Alternativen sollten mitrealisiert werden, so der weitere Ausbau von Radwegen, von Carsharing-Stellplätzen und kommunalen Ladestationen für Elektromobilität. Wünschenswert sei eine bessere Anbindung der sieben Stadtteile mit Kleinbussen an das städtische Zentrum, das selbst wiederum zu einer Achse zum Bahnhof in Gestalt einer Allee mit Geschäften und Cafés fortentwickelt werden soll. „Wir brauchen Orte der Kommunikation, mehr öffentliche Kultur und keine Durchgangsstraßen“, fand eine Teilnehmerin.
Diese Idee wurde schon einmal vor wenigen Jahren von dem Okarbener Architekten Karl Otto Kasper vorweggenommen, der einen lebendigen Boulevard hierfür vorgesehen hatte. „Das aber kam so nie ernsthaft ins Gespräch“, sagte er und stellte seine Planung erneut zur Diskussion. Der Wunsch nach einem geschlossenen Zentrum oder einer Stadtmitte analog einem innerstädtischen Marktplatz sei für Karben aus historischen Gegebenheiten nicht realisierbar, erklärte Heinzel. „Karben hat keinen Marktplatz wie zum Beispiel Butzbach.“ Karl Pfeil vom ADFC Karben sah die „Lebensqualität nicht als Verkehrsplanung“, sondern „als Mobilitätsvernetzung mit ökologischen, sozialen und ökonomischen Strukturen.“
Der Verbrauch an Verkehrsflächen, zunehmender Lärm und Umweltbelastung haben laut Pfeil ihre Grenzen überschritten. Was mit dem Ausbau der B 3 und der Nordumgehung als Entlastung dargestellt werde, kritisierte ein Teilnehmer, „wird am B 3-Knoten in Kloppenheim zu einem Problem.“
Postämter schließen
Stetes und leidiges Thema wie in den Veranstaltungen zuvor war die Nahversorgung. Dieses Mal geriet die Privatisierung der Post in die Kritik. „Wir haben heute sieben verschiedene Zusteller in einem Stadtteil, aber kein einziges Postamt mehr“, monierte ein Teilnehmer. Das Gleiche gelte für die Sparkasse. E-Mails und Online-Banking seien besonders für ältere Mitbürger eine Herausforderung.

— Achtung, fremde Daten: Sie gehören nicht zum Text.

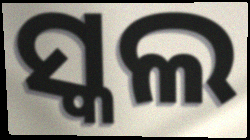
ସ୍କଲ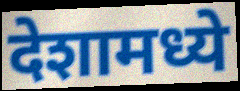
देशामध्ये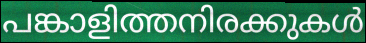
പങ്കാളിത്തനിരക്കുകൾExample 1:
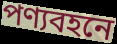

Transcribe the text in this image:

পণ্যবহনে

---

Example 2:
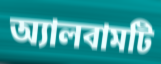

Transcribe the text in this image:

অ্যালবামটি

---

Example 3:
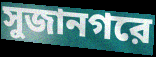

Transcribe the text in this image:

সুজানগরে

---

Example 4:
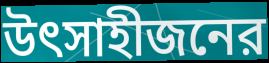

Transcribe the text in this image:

উৎসাহীজনের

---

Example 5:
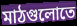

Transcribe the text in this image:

মাঠগুলোতেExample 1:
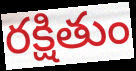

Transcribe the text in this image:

రక్షితుం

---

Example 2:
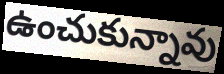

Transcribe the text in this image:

ఉంచుకున్నావు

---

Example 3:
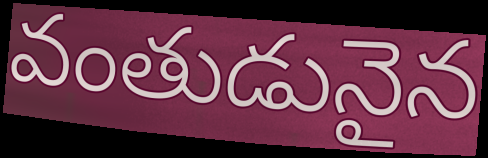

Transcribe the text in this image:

వంతుడునైన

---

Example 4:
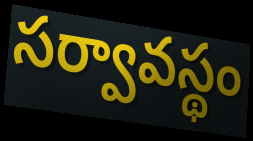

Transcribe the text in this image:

సర్వావస్థం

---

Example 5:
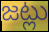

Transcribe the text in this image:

జట్లుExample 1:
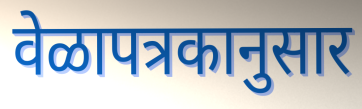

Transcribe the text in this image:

वेळापत्रकानुसार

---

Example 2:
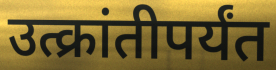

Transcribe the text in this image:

उत्क्रांतीपर्यंत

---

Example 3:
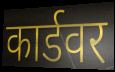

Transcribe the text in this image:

कार्डवर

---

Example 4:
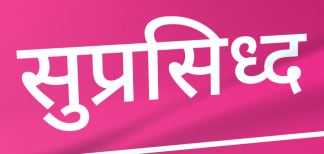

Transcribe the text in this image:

सुप्रसिध्द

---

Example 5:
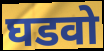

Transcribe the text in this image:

घडवोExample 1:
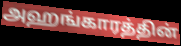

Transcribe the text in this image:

அஹங்காரத்தின்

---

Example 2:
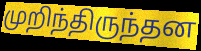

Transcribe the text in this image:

முறிந்திருந்தன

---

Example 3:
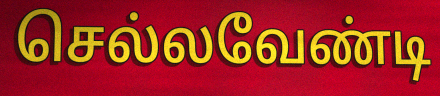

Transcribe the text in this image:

செல்லவேண்டி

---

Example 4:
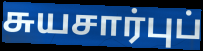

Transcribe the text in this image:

சுயசார்புப்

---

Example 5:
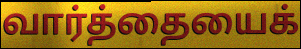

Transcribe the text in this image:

வார்த்தையைக்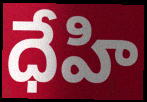
ధేహి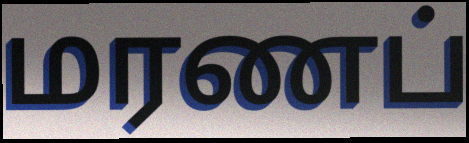
மரணப்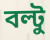
বল্টু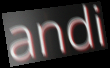
andiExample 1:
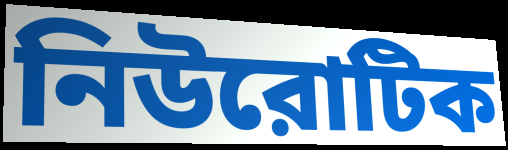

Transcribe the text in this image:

নিউরোটিক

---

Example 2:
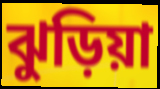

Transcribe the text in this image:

ঝুড়িয়া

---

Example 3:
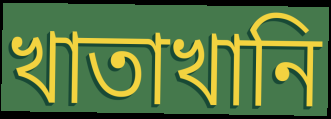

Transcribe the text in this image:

খাতাখানি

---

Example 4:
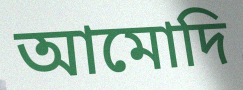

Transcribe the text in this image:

আমোদি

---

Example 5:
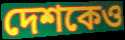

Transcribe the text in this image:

দেশকেওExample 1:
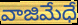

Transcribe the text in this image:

వాజిమేధే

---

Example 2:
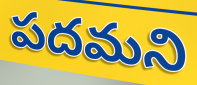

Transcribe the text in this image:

పదమని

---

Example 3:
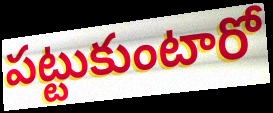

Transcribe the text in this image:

పట్టుకుంటారో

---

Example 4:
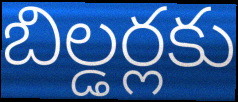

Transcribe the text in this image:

బిల్డర్లకు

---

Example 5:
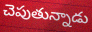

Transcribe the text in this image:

చెపుతున్నాడు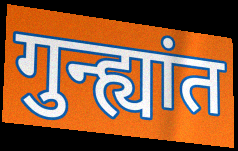
गुन्ह्यांतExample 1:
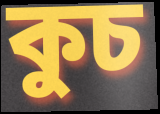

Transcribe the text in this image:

কুচ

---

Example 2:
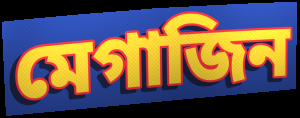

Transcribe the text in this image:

মেগাজিন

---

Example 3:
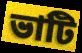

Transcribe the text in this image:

ভাটি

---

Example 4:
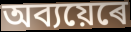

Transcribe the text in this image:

অব্যয়েৰে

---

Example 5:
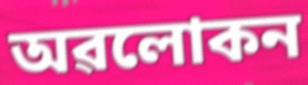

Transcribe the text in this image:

অৱলোকন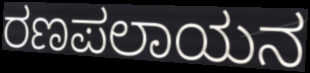
ರಣಪಲಾಯನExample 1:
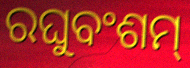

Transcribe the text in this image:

ରଘୁବଂଶମ୍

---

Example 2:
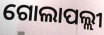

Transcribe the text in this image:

ଗୋଲାପଲ୍ଲୀ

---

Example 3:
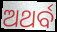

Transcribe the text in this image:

ଅଥର୍ବ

Die digitale Vernetzung verändere zugleich die Arbeitsplatzsituation, mithin die Verkehrswege der Berufstätigen. Es entstünden neue und mobile Arbeitsplätze, die nicht mehr an Standorte gebunden seien. Eine Entwicklung fortschreitender Globalisierung, „die auch vor Karben nicht halt macht“, betonte ein Teilnehmer – und die Wohnraumsituation sowie die Mieten mit beeinflusse.
Die Wohnraum- und Mietpreisentwicklung Karbens sei eng mit der Entwicklung der Metropolregion Rhein-Main verknüpft. Derzeit liege der durchschnittliche Mietpreis bei 9,11 Euro pro Quadratmeter, rechnete ein Teilnehmer vor. Die Bodenrichtwerte bei den Immobilien lägen in Karben zwischen 290 Euro und 360 Euro pro Quadratmeter, sagte Heinzel. Auf dem freien Markt würden die Preise nach oben schießen. So seien 800 Euro zwischenzeitlich möglich, schließt sich Karben an das Preisniveau in Bad Vilbel an.